Subset of transcriptional regulators is suggested to be preferentially translated in response to ER stress. (A) Pie chart displays GO categories of genes that were suggested to be preferentially translated following treatment with tunicamycin (P < 0.02). (B) A list of preferentially translated AP2 factors and chromatin remodeling factors that are suggested to be preferentially translated during ER stress. The chart indicates enhanced association with polysomes (percent shift to polysome fraction) following tunicamycin treatment and the predicted number of uORFs within the 5′-UTR of each preferentially translated mRNA. (C) Parasites were subjected to ER stress by treatment with 10 μM thapsigargin or control vehicle (DMSO) and incubated with [³⁵S]Met/Cys to radiolabel the synthesized proteins in each sample for 90 min. Two percent of each sample (input) was resolved by SDS-PAGE, followed by autoradiography (second panel from top). Coomassie blue staining indicated equal loading of input protein between the DMSO- and thapsigargin-treated samples (bottom panel). JmjC5-HA was immunoprecipitated from each lysate using anti-HA-coupled agarose beads and subjected to autoradiography after being resolved by SDS-PAGE (top panel).
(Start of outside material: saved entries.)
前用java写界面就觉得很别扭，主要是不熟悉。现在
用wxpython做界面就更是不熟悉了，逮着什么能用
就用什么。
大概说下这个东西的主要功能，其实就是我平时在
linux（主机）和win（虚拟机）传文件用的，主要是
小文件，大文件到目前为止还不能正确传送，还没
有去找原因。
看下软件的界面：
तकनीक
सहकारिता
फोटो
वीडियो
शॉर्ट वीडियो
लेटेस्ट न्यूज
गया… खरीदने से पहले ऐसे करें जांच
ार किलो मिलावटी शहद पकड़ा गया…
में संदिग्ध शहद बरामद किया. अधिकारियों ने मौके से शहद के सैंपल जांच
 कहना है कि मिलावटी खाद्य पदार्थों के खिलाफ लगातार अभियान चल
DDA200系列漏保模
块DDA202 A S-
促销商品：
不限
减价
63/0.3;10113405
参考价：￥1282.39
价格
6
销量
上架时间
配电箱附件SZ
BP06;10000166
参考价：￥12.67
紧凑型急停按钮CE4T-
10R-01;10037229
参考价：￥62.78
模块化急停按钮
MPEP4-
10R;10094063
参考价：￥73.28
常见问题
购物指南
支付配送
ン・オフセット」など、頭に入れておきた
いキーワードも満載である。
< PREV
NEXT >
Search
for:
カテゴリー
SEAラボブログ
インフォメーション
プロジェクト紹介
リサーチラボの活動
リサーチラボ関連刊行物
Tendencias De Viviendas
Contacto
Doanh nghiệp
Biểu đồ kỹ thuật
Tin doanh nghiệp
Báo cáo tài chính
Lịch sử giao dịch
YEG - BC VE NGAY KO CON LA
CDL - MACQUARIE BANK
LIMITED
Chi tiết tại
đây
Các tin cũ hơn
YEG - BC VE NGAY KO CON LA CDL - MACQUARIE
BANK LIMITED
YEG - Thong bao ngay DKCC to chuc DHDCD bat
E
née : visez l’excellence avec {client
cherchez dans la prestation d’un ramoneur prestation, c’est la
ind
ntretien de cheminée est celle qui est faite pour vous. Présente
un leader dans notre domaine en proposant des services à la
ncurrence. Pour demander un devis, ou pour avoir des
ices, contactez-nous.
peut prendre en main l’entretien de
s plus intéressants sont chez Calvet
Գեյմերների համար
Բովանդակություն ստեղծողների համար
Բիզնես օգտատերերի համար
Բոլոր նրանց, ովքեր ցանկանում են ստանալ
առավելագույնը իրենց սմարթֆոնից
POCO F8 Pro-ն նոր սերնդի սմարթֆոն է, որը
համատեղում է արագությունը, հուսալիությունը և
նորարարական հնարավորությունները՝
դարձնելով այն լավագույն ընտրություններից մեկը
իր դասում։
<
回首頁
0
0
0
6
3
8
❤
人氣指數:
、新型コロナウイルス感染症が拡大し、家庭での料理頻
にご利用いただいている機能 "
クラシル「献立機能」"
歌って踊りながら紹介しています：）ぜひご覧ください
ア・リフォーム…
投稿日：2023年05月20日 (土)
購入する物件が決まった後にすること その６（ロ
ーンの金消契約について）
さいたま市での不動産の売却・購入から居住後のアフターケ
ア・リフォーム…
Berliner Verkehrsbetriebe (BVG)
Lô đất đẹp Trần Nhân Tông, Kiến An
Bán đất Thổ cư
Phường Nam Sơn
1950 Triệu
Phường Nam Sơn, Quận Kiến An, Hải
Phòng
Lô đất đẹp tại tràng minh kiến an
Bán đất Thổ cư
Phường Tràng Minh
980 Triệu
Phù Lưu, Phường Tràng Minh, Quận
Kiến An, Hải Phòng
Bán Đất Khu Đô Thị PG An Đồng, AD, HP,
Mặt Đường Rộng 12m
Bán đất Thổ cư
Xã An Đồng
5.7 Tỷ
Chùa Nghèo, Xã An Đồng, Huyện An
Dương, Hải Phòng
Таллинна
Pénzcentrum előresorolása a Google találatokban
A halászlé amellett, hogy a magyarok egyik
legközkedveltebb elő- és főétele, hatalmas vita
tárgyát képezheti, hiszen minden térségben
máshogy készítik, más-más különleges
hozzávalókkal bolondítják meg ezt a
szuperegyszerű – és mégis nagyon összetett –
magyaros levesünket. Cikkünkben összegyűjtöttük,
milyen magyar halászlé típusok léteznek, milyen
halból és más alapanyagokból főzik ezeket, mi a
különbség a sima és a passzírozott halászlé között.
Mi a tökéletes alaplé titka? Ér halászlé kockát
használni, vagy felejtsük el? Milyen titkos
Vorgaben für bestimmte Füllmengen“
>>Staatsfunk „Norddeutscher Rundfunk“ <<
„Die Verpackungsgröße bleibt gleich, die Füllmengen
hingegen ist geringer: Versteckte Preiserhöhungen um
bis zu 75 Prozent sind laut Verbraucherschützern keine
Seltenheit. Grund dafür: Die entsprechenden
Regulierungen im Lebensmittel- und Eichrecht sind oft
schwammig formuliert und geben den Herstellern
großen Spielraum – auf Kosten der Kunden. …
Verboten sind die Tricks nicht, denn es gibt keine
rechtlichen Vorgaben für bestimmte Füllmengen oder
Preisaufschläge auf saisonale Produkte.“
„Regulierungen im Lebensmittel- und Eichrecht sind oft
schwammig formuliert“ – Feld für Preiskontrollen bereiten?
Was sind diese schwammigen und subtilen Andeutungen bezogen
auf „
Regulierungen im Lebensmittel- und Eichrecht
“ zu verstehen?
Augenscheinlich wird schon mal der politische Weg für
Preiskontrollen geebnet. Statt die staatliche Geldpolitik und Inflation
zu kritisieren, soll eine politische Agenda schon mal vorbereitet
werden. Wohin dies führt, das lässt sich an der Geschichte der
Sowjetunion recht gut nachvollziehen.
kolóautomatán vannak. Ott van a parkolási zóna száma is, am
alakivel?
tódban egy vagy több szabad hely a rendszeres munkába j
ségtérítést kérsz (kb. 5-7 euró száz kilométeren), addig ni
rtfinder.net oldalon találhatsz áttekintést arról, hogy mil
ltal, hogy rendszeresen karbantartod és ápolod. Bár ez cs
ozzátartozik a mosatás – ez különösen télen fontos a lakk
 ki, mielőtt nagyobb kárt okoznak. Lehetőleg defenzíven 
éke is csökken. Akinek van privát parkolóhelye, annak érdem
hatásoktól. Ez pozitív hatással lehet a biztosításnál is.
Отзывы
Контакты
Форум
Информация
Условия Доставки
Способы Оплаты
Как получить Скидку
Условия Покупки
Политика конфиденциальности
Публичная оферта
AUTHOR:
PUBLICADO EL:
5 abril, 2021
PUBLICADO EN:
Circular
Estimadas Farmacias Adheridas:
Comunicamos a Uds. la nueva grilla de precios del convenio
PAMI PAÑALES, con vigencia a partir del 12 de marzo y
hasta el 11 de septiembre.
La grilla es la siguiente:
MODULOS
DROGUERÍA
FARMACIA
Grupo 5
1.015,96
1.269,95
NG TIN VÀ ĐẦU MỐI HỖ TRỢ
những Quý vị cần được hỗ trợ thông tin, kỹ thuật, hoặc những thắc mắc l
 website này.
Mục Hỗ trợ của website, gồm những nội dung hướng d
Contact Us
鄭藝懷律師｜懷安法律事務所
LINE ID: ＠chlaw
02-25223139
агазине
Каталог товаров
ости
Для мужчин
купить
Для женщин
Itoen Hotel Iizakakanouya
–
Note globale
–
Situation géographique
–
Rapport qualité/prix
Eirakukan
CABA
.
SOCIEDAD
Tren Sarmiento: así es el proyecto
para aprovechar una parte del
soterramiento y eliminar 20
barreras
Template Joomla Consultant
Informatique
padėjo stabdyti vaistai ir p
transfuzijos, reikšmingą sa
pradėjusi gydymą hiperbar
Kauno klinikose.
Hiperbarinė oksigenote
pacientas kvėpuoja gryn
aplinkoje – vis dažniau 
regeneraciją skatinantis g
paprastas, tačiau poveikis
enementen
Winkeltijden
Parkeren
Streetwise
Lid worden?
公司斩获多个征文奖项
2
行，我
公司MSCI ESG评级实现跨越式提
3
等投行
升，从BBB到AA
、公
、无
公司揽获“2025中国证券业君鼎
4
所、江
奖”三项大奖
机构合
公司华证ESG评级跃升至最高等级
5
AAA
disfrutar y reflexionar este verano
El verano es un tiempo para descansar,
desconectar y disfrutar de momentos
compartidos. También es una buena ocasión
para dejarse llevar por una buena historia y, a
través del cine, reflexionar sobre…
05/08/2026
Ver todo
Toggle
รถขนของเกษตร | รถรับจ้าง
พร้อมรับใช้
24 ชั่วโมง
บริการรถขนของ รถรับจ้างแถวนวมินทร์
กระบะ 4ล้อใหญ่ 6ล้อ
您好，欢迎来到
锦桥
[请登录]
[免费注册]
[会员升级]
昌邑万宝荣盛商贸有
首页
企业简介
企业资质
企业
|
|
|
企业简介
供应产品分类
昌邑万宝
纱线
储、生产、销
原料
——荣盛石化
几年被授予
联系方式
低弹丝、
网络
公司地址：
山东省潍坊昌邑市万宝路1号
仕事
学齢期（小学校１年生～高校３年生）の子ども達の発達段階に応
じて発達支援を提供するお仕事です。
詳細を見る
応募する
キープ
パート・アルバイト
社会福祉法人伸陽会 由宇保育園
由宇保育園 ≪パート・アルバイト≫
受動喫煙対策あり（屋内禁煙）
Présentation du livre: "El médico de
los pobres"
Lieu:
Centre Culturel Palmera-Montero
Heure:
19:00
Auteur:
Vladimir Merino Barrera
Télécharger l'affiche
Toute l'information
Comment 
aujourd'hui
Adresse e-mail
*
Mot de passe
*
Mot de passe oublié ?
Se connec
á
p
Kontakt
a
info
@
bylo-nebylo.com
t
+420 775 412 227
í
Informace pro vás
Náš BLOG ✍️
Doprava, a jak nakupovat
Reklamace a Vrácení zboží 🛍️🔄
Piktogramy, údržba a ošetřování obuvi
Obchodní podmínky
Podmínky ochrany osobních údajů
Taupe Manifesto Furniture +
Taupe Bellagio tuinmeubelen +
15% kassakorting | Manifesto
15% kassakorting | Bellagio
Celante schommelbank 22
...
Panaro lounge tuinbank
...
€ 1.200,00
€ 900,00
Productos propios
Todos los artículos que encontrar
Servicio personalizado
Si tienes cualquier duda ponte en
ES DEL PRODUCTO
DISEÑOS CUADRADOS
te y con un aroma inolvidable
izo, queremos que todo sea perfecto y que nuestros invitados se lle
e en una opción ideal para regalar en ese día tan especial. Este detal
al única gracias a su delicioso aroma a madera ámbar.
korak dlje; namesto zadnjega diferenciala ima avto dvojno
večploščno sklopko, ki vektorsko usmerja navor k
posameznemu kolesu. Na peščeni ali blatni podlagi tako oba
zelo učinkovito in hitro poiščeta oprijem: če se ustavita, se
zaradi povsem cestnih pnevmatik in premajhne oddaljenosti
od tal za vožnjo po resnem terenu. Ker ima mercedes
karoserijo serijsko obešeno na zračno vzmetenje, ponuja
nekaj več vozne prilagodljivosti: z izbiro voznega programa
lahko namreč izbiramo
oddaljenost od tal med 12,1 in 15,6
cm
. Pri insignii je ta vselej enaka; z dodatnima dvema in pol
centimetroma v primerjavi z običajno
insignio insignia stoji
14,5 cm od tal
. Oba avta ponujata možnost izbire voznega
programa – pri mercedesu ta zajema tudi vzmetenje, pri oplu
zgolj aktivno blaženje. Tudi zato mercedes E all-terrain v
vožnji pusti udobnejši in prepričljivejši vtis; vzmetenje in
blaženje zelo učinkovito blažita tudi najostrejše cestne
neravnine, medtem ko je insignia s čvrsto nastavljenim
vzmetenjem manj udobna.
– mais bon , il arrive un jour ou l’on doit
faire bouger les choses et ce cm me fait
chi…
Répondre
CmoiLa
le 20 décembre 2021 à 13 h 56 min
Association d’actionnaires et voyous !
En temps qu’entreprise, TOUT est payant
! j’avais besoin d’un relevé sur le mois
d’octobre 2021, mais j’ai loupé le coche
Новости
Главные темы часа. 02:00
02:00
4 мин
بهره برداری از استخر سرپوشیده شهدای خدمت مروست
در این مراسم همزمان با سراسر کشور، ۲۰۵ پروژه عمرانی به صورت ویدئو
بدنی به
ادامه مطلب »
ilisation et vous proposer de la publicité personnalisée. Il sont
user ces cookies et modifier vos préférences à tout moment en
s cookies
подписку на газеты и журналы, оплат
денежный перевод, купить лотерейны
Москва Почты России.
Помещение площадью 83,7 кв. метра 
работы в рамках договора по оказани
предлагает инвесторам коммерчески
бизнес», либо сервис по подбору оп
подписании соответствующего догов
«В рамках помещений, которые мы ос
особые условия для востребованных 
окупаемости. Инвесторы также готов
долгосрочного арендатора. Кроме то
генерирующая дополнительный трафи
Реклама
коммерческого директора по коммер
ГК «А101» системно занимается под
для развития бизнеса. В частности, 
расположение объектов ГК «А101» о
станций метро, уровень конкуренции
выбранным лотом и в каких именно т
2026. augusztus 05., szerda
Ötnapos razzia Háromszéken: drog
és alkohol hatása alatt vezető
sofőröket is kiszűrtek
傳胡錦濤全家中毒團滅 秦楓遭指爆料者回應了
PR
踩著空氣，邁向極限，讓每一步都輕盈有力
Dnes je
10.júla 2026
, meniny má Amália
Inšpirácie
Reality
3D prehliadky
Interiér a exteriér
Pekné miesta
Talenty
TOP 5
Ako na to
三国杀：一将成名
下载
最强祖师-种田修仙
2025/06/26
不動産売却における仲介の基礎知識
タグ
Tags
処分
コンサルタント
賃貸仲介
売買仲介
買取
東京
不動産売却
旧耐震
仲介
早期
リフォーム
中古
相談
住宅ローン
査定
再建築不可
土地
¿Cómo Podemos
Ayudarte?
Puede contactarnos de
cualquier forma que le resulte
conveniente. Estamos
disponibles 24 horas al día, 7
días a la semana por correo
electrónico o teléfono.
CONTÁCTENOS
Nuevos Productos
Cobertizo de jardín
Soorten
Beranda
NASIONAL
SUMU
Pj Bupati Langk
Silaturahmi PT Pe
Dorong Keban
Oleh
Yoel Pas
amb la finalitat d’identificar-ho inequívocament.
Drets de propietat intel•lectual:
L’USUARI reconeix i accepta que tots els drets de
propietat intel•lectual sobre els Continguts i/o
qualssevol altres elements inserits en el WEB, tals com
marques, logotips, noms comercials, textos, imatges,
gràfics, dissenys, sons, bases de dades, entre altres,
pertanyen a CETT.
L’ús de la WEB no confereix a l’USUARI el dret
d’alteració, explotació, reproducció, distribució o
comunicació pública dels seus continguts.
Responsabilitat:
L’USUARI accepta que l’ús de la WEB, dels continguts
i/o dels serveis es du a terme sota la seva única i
Immunoblotting with antibodies that specifically recognize TgIF2α phosphorylated at Ser-71 (TgIF2α-P) was performed to confirm induction of ER stress by thapsigargin treatment (third panel from the top).

Fig 6

Bioinformatic analyses of Toxoplasma gene transcripts suggested to be preferentially translated in response to ER stress. (A) Comparison of the Kozak sequences for predicted initiation codons from all Toxoplasma genes, as well as those subject to preferential translation or translational repression in response to tunicamycin exposure. (B) Length of the annotated 5′-UTRs (top), 3′-UTRs (middle), and ORF (bottom) for all annotated gene transcripts (gray bar), those suggested to be subject to preferential translation (enhanced) (black bar), and those that are translationally repressed (white bar). An asterisk denotes statistically significant difference (P ≤ 0.05). CDS, coding DNA sequence.